Exercise instructions: Please give the lines below again exactly as they stand, from the one that contains "Аварийные и экстренные службы" up to and including the one that contains "Neden Bizim Kauçuk", leaving all pictures out.

Source records:
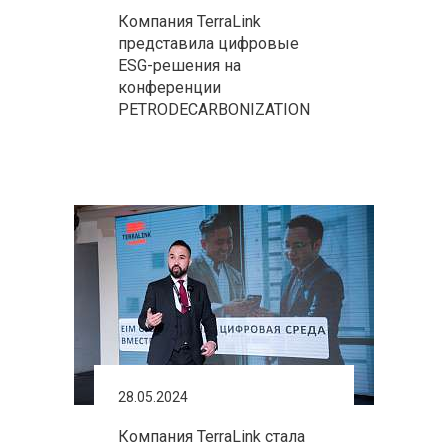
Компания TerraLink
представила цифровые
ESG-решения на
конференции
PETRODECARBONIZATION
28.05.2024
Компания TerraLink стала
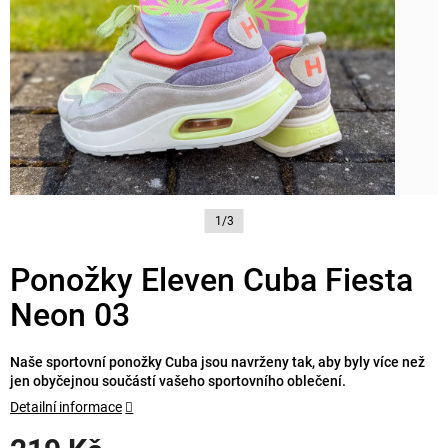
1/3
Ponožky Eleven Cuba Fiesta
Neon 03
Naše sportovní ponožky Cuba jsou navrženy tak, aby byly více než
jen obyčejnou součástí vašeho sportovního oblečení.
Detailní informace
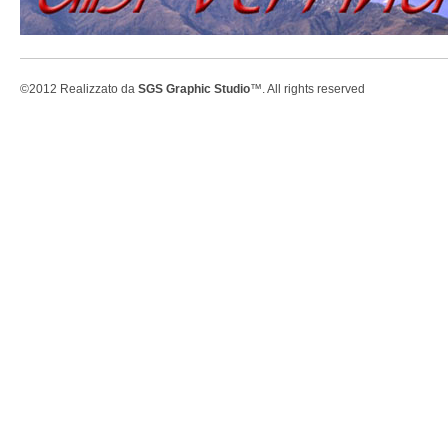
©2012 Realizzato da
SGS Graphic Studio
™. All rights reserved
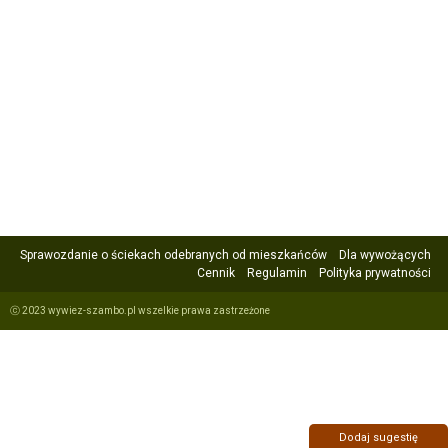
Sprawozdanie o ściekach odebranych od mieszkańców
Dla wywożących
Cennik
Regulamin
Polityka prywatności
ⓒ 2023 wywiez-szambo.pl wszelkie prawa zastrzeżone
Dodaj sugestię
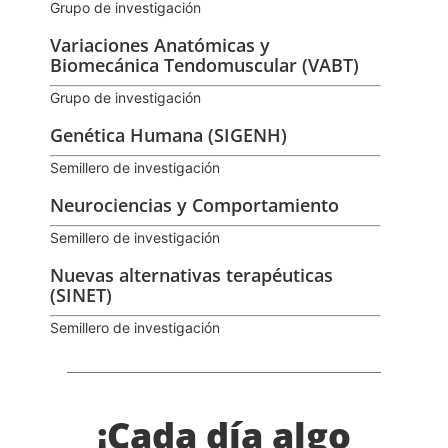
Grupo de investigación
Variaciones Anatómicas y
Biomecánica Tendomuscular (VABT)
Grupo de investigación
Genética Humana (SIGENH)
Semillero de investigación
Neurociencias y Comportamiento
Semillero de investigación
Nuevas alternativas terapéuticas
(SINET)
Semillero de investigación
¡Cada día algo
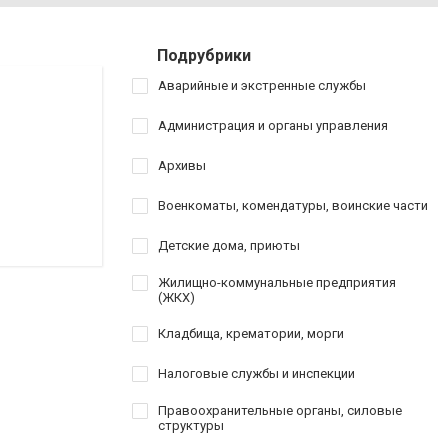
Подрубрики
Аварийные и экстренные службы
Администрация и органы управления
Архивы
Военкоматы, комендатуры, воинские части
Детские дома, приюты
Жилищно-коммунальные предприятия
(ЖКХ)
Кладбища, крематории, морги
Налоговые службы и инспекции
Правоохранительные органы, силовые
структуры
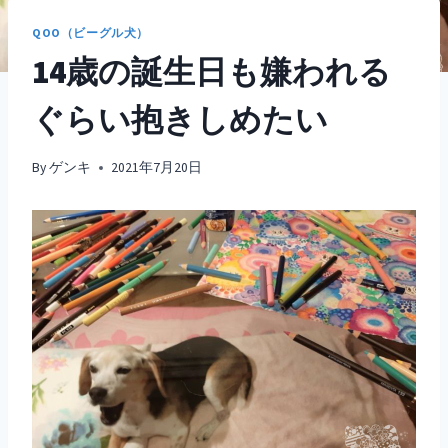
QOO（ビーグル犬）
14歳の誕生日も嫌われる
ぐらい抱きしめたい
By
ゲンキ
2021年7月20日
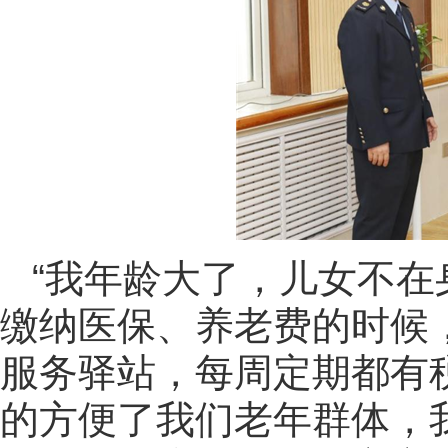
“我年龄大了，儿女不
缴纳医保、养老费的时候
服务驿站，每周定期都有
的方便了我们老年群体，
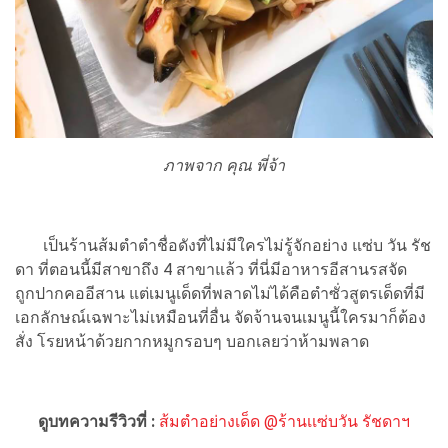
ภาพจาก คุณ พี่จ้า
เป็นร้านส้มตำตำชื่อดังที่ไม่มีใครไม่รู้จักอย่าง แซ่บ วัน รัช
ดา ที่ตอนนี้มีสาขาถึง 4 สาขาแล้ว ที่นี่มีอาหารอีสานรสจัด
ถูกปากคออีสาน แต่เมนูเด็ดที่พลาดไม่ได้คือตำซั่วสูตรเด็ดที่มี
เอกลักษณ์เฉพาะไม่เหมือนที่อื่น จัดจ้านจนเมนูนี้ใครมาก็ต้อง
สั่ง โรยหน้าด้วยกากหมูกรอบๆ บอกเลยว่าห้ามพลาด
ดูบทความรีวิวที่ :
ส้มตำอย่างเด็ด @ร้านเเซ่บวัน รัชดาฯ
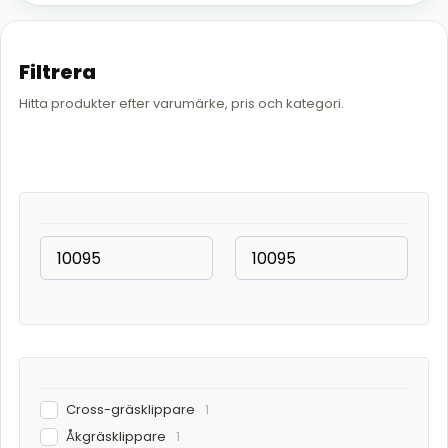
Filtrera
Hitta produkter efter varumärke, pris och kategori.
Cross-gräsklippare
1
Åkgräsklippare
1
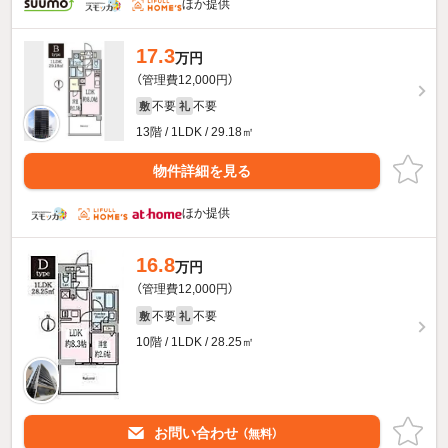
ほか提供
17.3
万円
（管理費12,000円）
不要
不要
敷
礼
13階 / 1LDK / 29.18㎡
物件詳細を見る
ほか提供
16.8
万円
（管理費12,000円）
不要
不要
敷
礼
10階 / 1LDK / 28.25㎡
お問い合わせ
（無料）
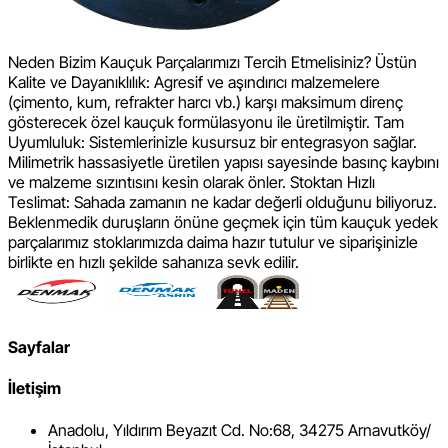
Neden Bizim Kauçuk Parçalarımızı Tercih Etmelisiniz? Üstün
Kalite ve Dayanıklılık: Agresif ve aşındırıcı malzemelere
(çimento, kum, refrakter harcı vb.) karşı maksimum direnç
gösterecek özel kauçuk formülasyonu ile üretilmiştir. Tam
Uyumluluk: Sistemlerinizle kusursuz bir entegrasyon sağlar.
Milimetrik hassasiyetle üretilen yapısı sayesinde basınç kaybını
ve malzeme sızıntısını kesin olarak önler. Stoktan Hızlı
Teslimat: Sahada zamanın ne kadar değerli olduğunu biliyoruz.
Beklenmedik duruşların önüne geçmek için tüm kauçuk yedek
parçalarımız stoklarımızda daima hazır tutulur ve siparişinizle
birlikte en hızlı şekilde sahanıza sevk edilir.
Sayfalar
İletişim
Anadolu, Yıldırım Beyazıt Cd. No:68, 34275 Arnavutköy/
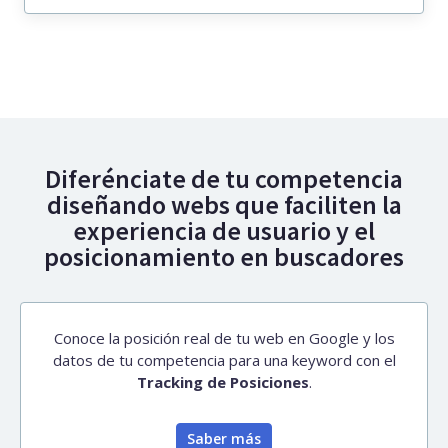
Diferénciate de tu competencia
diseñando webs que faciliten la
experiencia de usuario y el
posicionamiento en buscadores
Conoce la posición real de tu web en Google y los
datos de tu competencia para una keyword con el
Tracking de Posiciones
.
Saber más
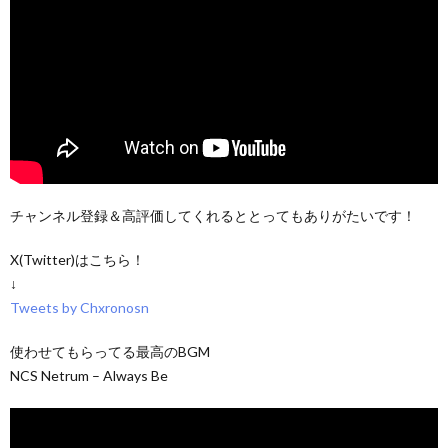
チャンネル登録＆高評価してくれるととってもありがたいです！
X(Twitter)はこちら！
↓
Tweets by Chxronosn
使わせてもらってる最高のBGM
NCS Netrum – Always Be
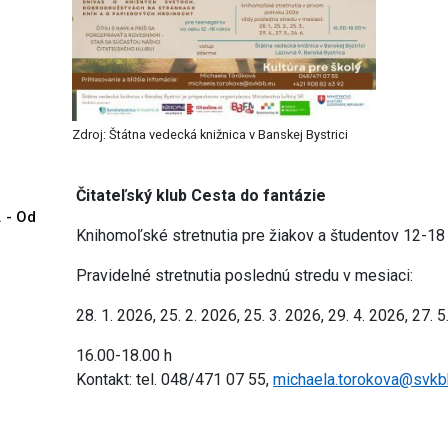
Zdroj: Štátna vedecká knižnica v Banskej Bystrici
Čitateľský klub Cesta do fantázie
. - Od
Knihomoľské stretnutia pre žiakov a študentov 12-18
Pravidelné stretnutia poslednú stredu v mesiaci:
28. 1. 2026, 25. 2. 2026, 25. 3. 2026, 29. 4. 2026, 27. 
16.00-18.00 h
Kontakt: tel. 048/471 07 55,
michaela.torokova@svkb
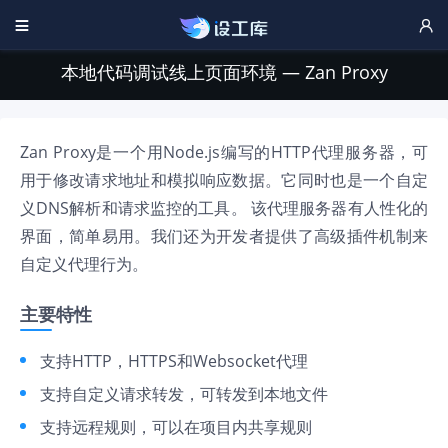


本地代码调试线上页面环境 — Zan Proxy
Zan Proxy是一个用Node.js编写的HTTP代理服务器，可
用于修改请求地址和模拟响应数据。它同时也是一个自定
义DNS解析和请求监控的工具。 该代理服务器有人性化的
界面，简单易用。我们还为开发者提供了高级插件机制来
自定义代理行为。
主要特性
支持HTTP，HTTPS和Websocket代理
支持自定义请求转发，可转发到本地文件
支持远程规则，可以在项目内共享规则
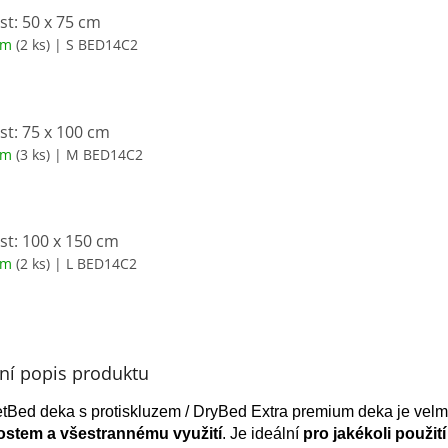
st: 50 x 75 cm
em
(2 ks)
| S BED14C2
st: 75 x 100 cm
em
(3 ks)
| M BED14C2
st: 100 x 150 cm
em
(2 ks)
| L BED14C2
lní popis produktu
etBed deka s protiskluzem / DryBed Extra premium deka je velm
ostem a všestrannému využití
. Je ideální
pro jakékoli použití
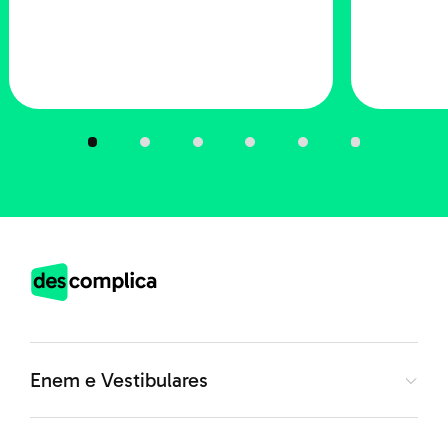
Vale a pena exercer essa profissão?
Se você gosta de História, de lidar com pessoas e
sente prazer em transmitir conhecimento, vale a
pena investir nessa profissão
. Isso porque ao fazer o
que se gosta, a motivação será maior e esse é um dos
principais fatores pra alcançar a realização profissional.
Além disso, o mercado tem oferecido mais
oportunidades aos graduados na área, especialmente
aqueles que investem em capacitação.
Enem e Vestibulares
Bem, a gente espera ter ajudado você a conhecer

Solution to the exercise:
Аварийные и экстренные службы
Администрация и органы управления
Архивы
Военкоматы, комендатуры, воинские части
Детские дома, приюты
Жилищно-коммунальные предприятия
(ЖКХ)
Кладбища, крематории, морги
Налоговые службы и инспекции
Правоохранительные органы, силовые
структуры
QOO（ビーグル犬）
14歳の誕生日も嫌われる
ぐらい抱きしめたい
By
ゲンキ
2021年7月20日
“我年龄大了，儿女不
缴纳医保、养老费的时候
服务驿站，每周定期都有
的方便了我们老年群体，
ภาพจาก คุณ พี่จ้า
เป็นร้านส้มตำตำชื่อดังที่ไม่มีใครไม่รู้จักอย่าง แซ่บ วัน รัช
ดา ที่ตอนนี้มีสาขาถึง 4 สาขาแล้ว ที่นี่มีอาหารอีสานรสจัด
ถูกปากคออีสาน แต่เมนูเด็ดที่พลาดไม่ได้คือตำซั่วสูตรเด็ดที่มี
เอกลักษณ์เฉพาะไม่เหมือนที่อื่น จัดจ้านจนเมนูนี้ใครมาก็ต้อง
สั่ง โรยหน้าด้วยกากหมูกรอบๆ บอกเลยว่าห้ามพลาด
ดูบทความรีวิวที่ :
ส้มตำอย่างเด็ด @ร้านเเซ่บวัน รัชดาฯ
Filtrera
Hitta produkter efter varumärke, pris och kategori.
Cross-gräsklippare
1
Åkgräsklippare
1
ほか提供
17.3
万円
（管理費12,000円）
不要
不要
敷
礼
13階 / 1LDK / 29.18㎡
物件詳細を見る
ほか提供
16.8
万円
（管理費12,000円）
不要
不要
敷
礼
10階 / 1LDK / 28.25㎡
お問い合わせ
（無料）
Neden Bizim Kauçuk Parçalarımızı Tercih Etmelisiniz? Üstün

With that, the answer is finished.